Palasyo, iyi dost,
giydirmede mi bahar
nehir kavaklarının dallarını
ve yolları? Bozkırında
yüce Duero’nun, gecikir Bahar,
ama ne güzel, ne tatlıdır vardığında! …
Yeni yaprakları var mı
yaşlı karaağaçların?
henüz çıplak kalmışlardır, akasyalar
ve karlıdır tepeleri sıradağların.
Monkayo’nun yücesi, ah, beyaz ve gül rengi,
orada, Aragon göğünde, ne güzel!
Çiçek açmış böğürtlenler var mıdır
gri kayalar arasında,
ve beyaz papatyalar,
zarif yeşilliklerde?
Varayazacaklardı leylekler
o çan kulesi için.
Buğday tarlaları olacak, yeşil,
ve koyu renkli katırlar, ekin zamanı,
ve gecikmişe benzeyen çiftçiler
nisan yağmurlarıyla. Şimdi arılar
özünü alacak kekiğin ve biberiyenin.
Çiçeklendi mi erik ağacı? Kaldı mı menekşeler?
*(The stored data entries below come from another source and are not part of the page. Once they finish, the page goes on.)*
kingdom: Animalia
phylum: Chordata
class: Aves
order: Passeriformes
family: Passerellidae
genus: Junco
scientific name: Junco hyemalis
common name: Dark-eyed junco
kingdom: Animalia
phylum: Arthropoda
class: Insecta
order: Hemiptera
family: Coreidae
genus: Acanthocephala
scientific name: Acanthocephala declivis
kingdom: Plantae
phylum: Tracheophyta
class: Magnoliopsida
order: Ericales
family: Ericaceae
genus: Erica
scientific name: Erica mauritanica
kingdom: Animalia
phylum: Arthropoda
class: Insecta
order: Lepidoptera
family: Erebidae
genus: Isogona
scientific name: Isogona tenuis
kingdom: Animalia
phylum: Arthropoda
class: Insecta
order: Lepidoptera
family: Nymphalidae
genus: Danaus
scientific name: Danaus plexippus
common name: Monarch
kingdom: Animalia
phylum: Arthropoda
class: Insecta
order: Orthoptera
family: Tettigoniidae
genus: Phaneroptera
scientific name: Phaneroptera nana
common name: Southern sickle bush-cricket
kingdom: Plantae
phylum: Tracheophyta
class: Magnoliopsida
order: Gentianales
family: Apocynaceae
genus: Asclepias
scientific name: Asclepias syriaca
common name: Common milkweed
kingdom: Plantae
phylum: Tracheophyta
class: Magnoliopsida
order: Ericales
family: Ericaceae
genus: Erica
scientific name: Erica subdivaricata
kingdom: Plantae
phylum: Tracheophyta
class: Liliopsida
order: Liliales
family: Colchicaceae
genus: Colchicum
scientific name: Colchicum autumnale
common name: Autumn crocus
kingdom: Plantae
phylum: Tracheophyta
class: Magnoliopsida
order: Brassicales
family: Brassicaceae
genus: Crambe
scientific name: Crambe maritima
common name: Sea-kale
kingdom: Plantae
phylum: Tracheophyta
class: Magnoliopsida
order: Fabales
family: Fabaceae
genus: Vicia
Gizli avcılar, tuzak düdüğü
keklikler için, uzun pelerinler altında,
ıskalamayacaklar. Palasyo, iyi dost,
kıyıdalar mı şimdi bülbüller?
İlk süsenlerle
meyve bahçelerinin ilk gülleriyle,
bir mavi akşam, Espino’ya çık,
senin toprağının olduğu yüce Espino’ya…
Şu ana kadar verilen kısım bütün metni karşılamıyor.